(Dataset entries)
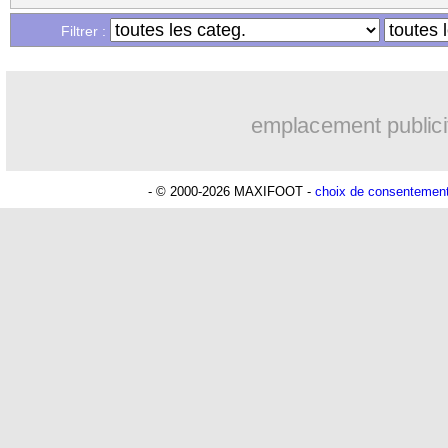
Filtrer :
emplacement publici
- © 2000-2026 MAXIFOOT -
choix de consentemen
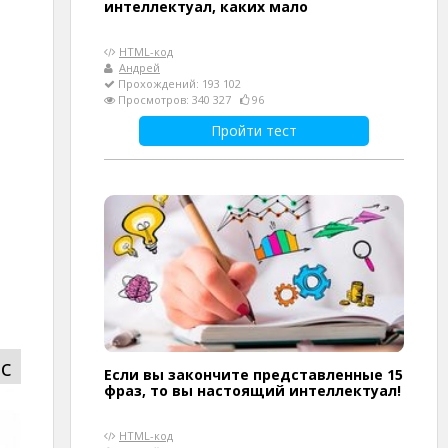
интеллектуал, каких мало
HTML-код
Андрей
Прохождений: 193 102
Просмотров: 340 327
96
Пройти тест
с
Если вы закончите представленные 15
фраз, то вы настоящий интеллектуал!
HTML-код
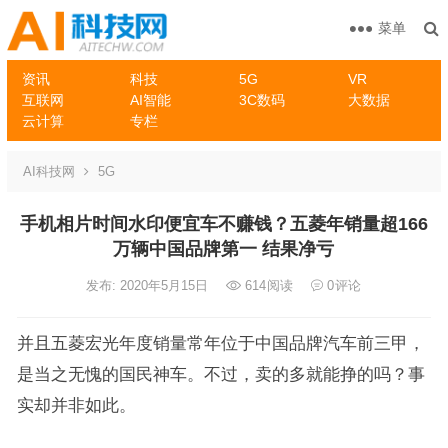
菜单
资讯
科技
5G
VR
互联网
AI智能
3C数码
大数据
云计算
专栏
AI科技网
5G
手机相片时间水印便宜车不赚钱？五菱年销量超166
万辆中国品牌第一 结果净亏
发布: 2020年5月15日
614
阅读
0
评论
并且五菱宏光年度销量常年位于中国品牌汽车前三甲，
是当之无愧的国民神车。不过，卖的多就能挣的吗？事
实却并非如此。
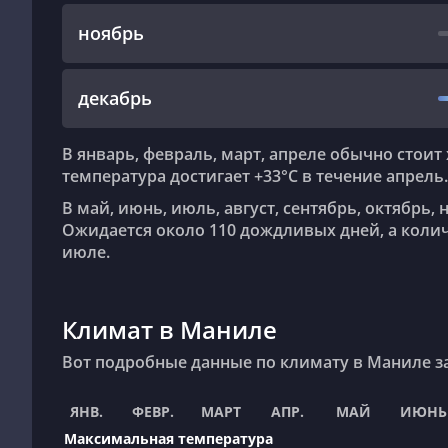
ноябрь
декабрь
В январь, февраль, март, апреле обычно стоит хорошая погода. Средняя максимальная
температура достигает +33°C в течение апрель.
В май, июнь, июль, август, сентябрь, октябрь, ноябрь, декабрь погода в целом нормальная.
Ожидается около 110 дождливых дней, а колич
июле.
Климат в Маниле
Вот подробные данные по климату в Маниле з
ЯНВ.
ФЕВР.
МАРТ
АПР.
МАЙ
ИЮНЬ
Максимальная температура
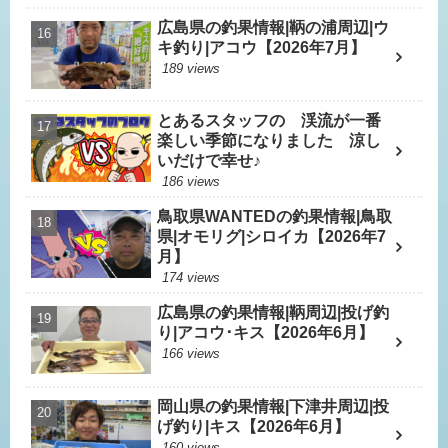
広島県の釣果情報|鞆の浦周辺|ウ
キ釣り|アコウ【2026年7月】
189 views
とあるスタッフの 渓流が一番
楽しい季節になりました 涼し
いだけで幸せ♪
186 views
鳥取県WANTEDの釣果情報|鳥取
県|オモリグ|シロイカ【2026年7
月】
174 views
広島県の釣果情報|鞆周辺|投げ釣
り|アコウ･キス【2026年6月】
166 views
岡山県の釣果情報|下津井周辺|投
げ釣り|キス【2026年6月】
160 views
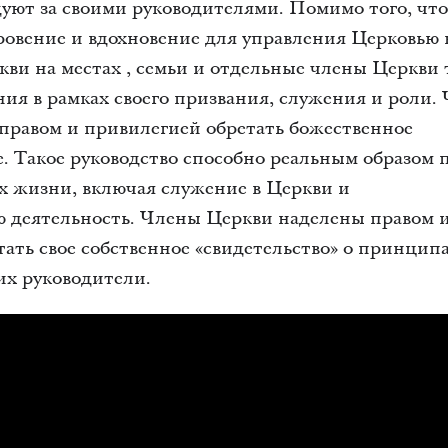
дуют за своими руководителями. Помимо того, чт
ровение и вдохновение для управления Церковью 
ви на местах , семьи и отдельные члены Церкви
ия в рамках своего призвания, служения и роли.
правом и привилегией обретать божественное
. Такое руководство способно реальным образом 
ах жизни, включая служение в Церкви и
 деятельность. Члены Церкви наделены правом 
ать свое собственное «свидетельство» о принципа
их руководители.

◆ Task directions
In how many lines above does the word "интеллектуал" appear? Answer with only the number.

◆ Task response
2